Firstly, I'm a reluctant, unintentional scholar of Watt. He came into my view as part of research on the University of Glasgow's Slavery report in 2018 (he donated a bequest in 1808). With help of @uofglibrary I sourced microfilms from this collection: http://www.ampltd.co.uk/digital_guides/industrial_revolution/nature%20and%20scope%20of%20the%20microfilm%20project.aspx
Simultaneously, Dr Malcom Dick of UofBirmingham invited me to contribute to this. Malcolm had foresight to realise Watt's murky past required a fresh eye (the connections had been previously mooted). And Fiona Tait, archivist, who catalogued B&W collection https://www.liverpooluniversitypress.co.uk/books/id/51539/ 
I was later successful in fellowship application to @HistoryWM which allowed me to go to the archives, which resulted in this podcast (and contributed to ongoing chapter). https://historywm.com/podcasts/james-watt-and-slavery-the-untold-story This has been online since Sept. 2019, but can appreciate why story prominent now.
There is a plethora of evidence that allows Watt's hagiography to be rewritten, and allows the importance of wealth from Atlantic slavery to be written into his story: as it might have been from the start.
His father, James Watt senior (1698-1782) was involved with the Atlantic trades in Greenock for c.20 years. Representatives traded tobacco, sugar and occasionally trafficked enslaved people in North Carolina & WI. eg. BA&C, MS3219/1/100, ‘James Hunter to James Watt’, 5 June 1740
Watt's apprenticeship fees in London in 1755-6 were twenty guineas (£21 sterling). Watt revealed he had drawn £20 sterling ‘according to your [his father’s] orders’, presumably to pay the apprenticeship fee.
This was no rags to riches story; instead the privileged son of a colonial merchant was subsidised in London over a year to learn new skills. £21 was seven years wages of a servant in 1750s (not including living costs, which his father also paid).
On his return to Glasgow in September 1756, he immediately acted as agent for his father’s business, trading general goods and, on occasion, slave-grown produce. On 27 September 1756 Watt junior noted a ‘great error’ in the prices charged in the tobacco account.

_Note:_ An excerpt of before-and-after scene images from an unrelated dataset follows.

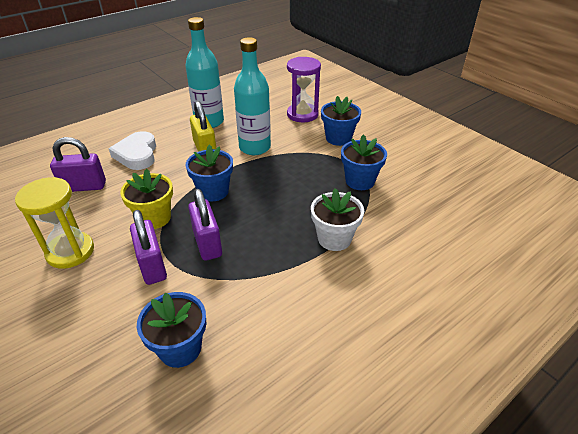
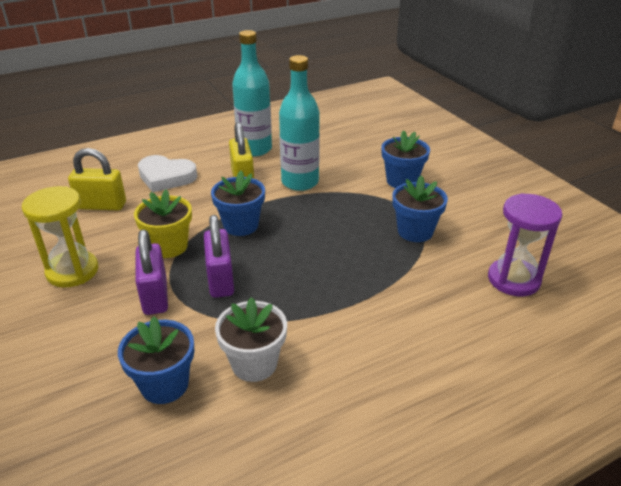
camera: 10 degrees right, 5 degrees down
(84, 186) = (102, 205): purple padlock -> yellow padlock
(137, 154) = (166, 177): white heart -> white heart turned 75 degrees counterclockwise
(302, 114) = (365, 150): purple hourglass -> purple hourglass (513, 279)
(334, 239) = (367, 292): white flower pot -> white flower pot (254, 364)

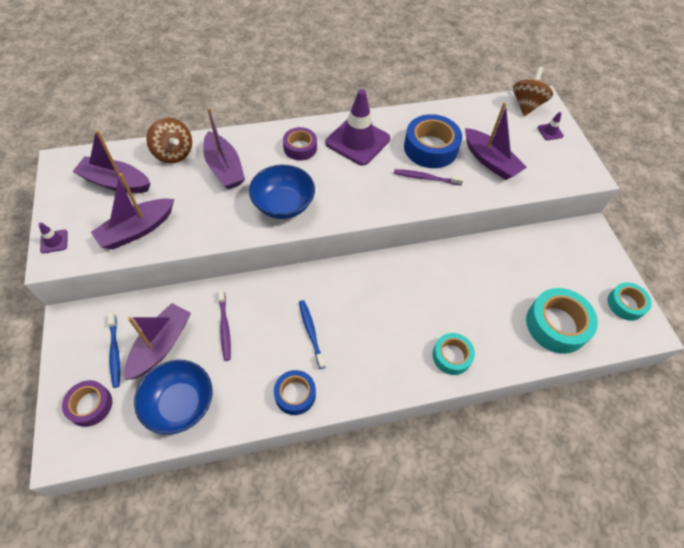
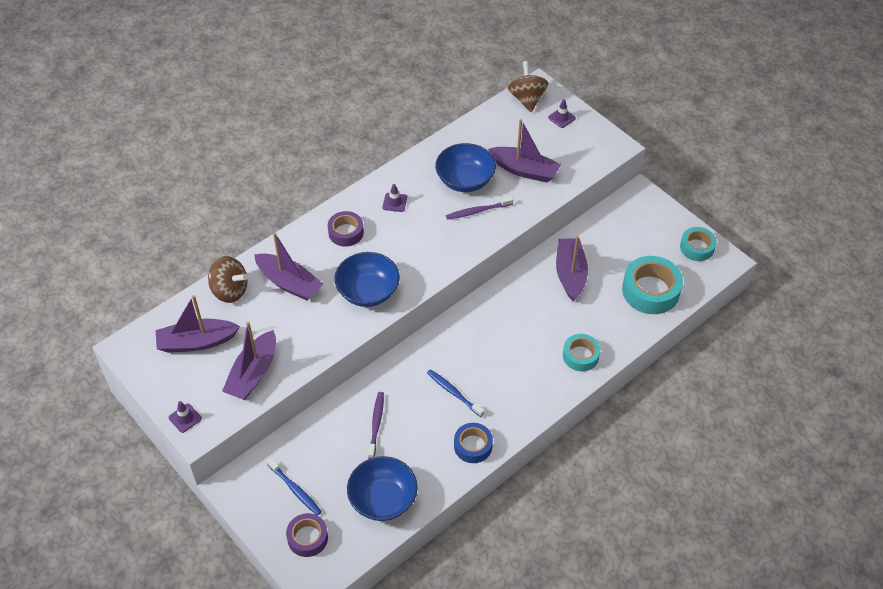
camera: 25 degrees left, 5 degrees down
(161, 345) = (331, 465): purple boat -> purple boat (570, 274)
(224, 327) = (376, 424): purple toothbrush -> purple toothbrush turned 135 degrees counterclockwise
(357, 141) = (394, 202): purple traffic cone -> purple traffic cone, size x0.42
(430, 148) = (465, 180): blue tape -> blue bowl

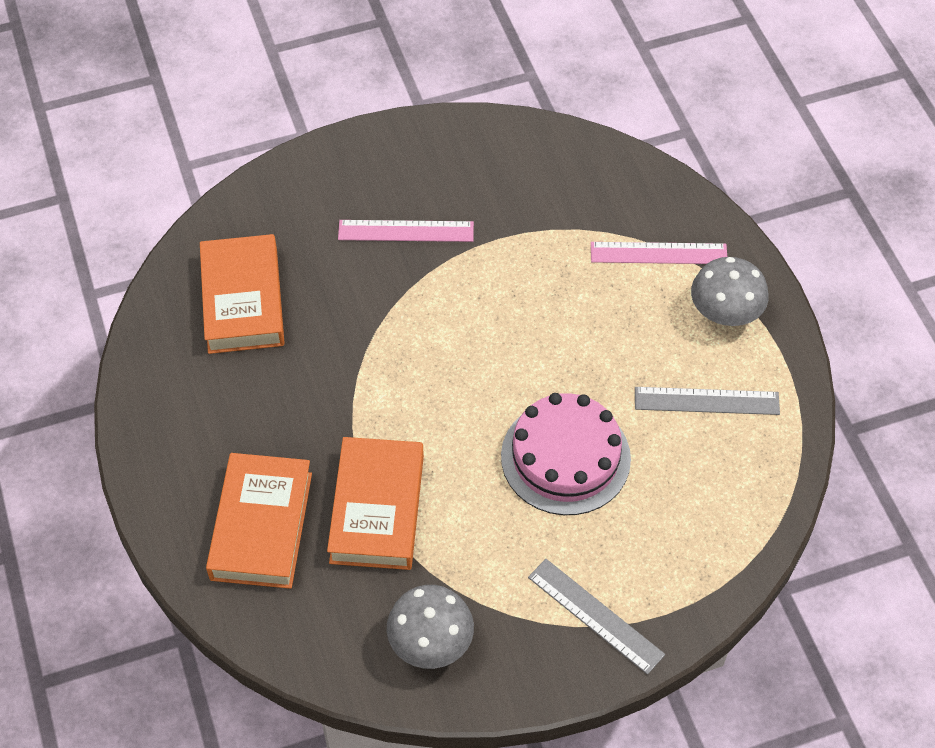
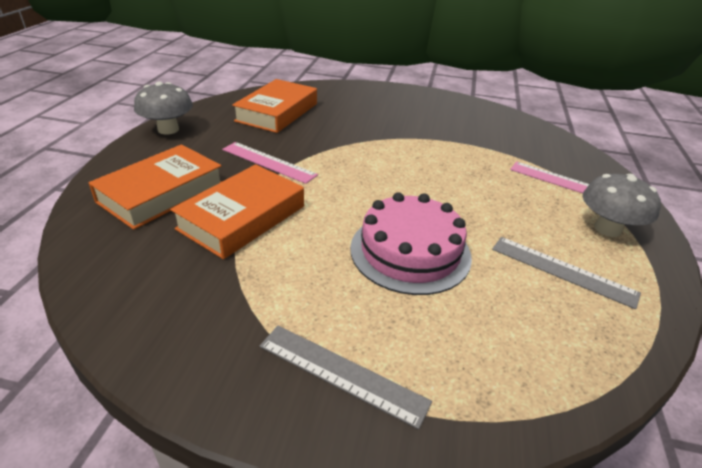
camera: 30 degrees right, 20 degrees down
(406, 231) = (396, 121): pink ruler -> pink ruler (268, 162)
(431, 642) = (181, 313): grey mushroom -> grey mushroom (168, 129)
(595, 615) = (342, 373): grey ruler -> grey ruler turned 45 degrees counterclockwise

A key episode refers to the importation of a black child, Frederick in 1762.

‘ Greenock 17 March 1762'
Re[ceive]d from John Watt[:] a Black Boy which I promise to deliver to Mr John Warrand
Merch[an]
t
in Glasgow
Walter McAdam’
[MS 3219/3/71b/61]
See also [MS 3219/3/71b/62], which describes ‘ List of Cloths for Black Boy March 1762’.

Birmingham Archives have recently provided an updated list of these transcriptions. See here: http://calmview.birmingham.gov.uk/CalmView/app_themes/customer/images/bah-source-Slavery%20in%20Archives%20of%20Soho.pdf
I photographed a letter in Birmingham Archives MS 3219/3/92/96 related to the trafficking of the child to a Scottish gentry family. The above pdf says addressed to 'James Watt'. In fact, the letter was addressed to 'James Watt junior'.
In other words - and this was a revelation to me, and I presume most other people - it was the great improver, James Watt (1736- 1819), not James Watt senior (1698-1782) involved.
This letter says: ‘I am surprised I have never heard anything of my Black boy. If he is not gone North I beg
you will send him by the first opportunity directed for Brodie House near Forres'. [1/2]
I shall be glad to have your answer in course of post and an account of what he has cost you since his
arrival at Greenock and the cost of my Letters. I am sensible you have been at a good deal of
Trouble upon my account'.
Now we can speculate if James Watt was operating for his father, his brother or his own account. This seems irrelevant. There is direct, verifiable evidence that a Scottish gentry owner a) presumed James Watt was in charge of the child, and b) had worked hard on his own account.
It is verifiable James Watt's a) father was involved with slave trading, b) he supported his sons education which would otherwise have been impossible, c) Watt himself involved with colonial commerce for years in Glasgow, which one 1 occasion involved trafficking of a child.
In Capitalism and Slavery, historian Eric Williams also argued capital accumulated from the West India trades by merchant houses underpinned the financing of the Boulton & Watt steam engine. See Eric Williams, Capitalism and Slavery, (London: Andre Deutsch edn., 1964), pp.102-3.
In Capitalism and Slavery, Eric Williams argued capital accumulated from the West India trades by merchant houses underpinned the financing of the Boulton & Watt steam engine. See Eric Williams, Capitalism and Slavery, (London: Andre Deutsch edn., 1964), pp.102-3.
It is doubtful whether James Watt exported steam-engines to Caribbean planters and in fact, there is direct evidence that he was queasy with the relationship in 1791 (likely reputational). But the above evidence reveals he had no such questions of morality in 1760s Scotland.